Gold prices are pricing in bullish factors that could push the precious metal prices to a record high in the coming months. The last time the gold prices hit these highs was in 2011 when the gold spot price touched the $1,921. The factors that have stimulated the precious metal prices, especially the gold spot price, are the loose monetary policy, increase in asset allocation among institutional and retail clients, and coronavirus’s massive impact on global growth.
Wall Street Banks on Record Gold Price Predictions
Citibank thinks the spot gold prices can touch the record high against the dollar. The bank feels that in the coming 6-9 months, we will see the gold price reaching a new record high. Citibank isn’t the only major Wall Street bank that holds a bullish view on bullion. Goldman Sachs GS -0.1% and a few other banks also believe that the spot gold price is going to challenge its previous all-time high.
Gold Spot Price Hit the Highest Level In 9 Years
Looking at the performance of gold price, the yellow metal is already up 19% year-to-date. Gold reached the $1,818 price level on June 8th, the highest in nearly nine years. Today, it is trading at 1,810.
Second Stimulus Package Talks
In the US, the next round of stimulus talks will begin today. The new stimulus package conversation between Democrats and Republicans is about saving the US economy from stalling. The emergence of the second coronavirus wave has restrained the economic recovery in the US, and the Covid-19 cases are still on the rise. This has kept investors on edge; they are not comfortable holding riskier assets. In fact, many believe that the current stock market rally is mainly due to the stimulus package and loose monetary policy.
If another stimulus package becomes a reality, a highly likely scenario, it is pretty much a given that the equity markets will rise. However, this will strengthen the argument that the current stock market may not last because stimulus measures power it. Under those circumstances, we may see even more interest in gold prices. After all, adding any more stimulus into the economy means higher debt for the US economy, which is already at the exploding level. A safe haven, gold, provides an alternative hedge to this.

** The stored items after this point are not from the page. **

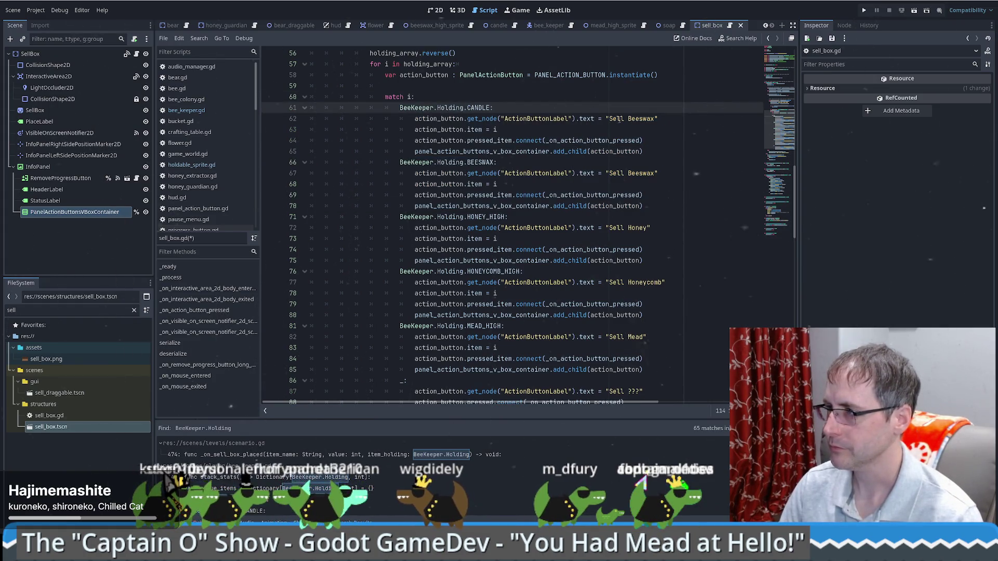
double_click(641, 119)
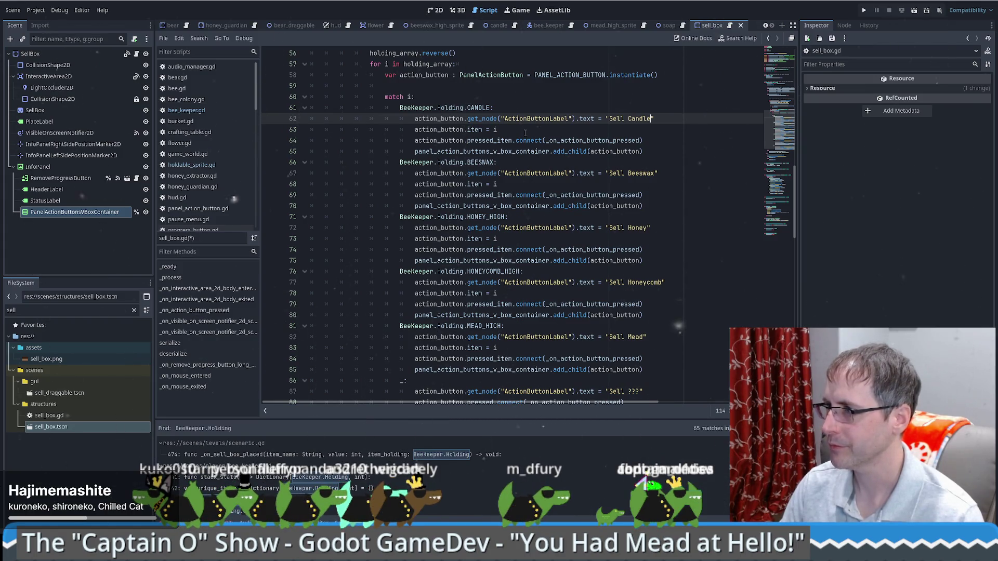
text(Candl)
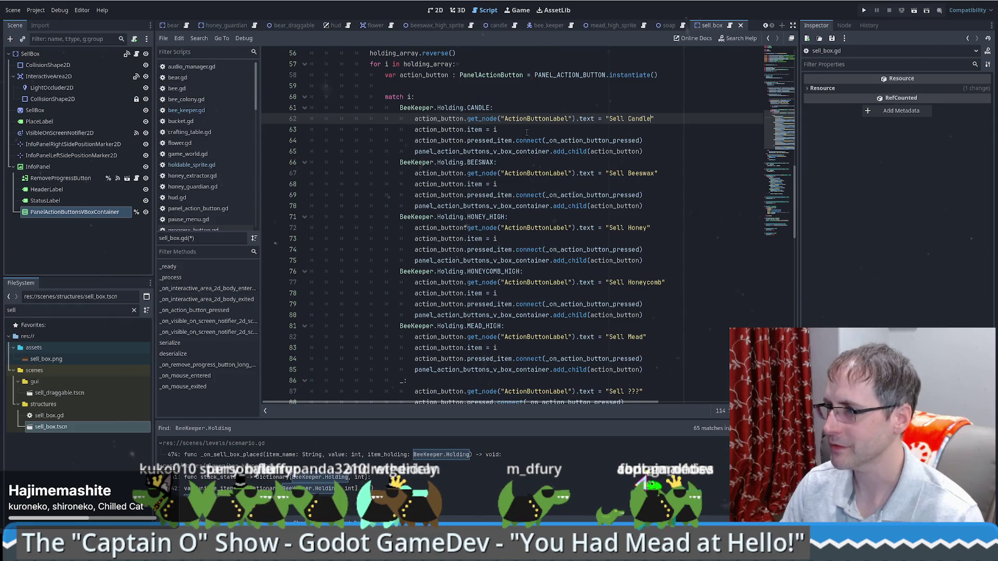
scroll(529, 132, down, 2)
scroll(533, 125, up, 2)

Another likely scenario that we may see is if we do get another stimulus package from Congress, it may bring initial interest in the stock market, and some retracement in the metal prices. However, the retracement in the gold prices could be an opportunity to get back in the gold trade. This is because the Federal Reserve is unlikely to hike the interest rate or change its monetary policy stance any time soon.
Gold Price Prediction
I am still holding my prediction about gold prices and believe that the path of the least resistance for the precious metal is skewed to the upside. When it comes to gold prices, it is not about reaching the record highs of $1,921, it is about testing the psychological resistance of $2,000.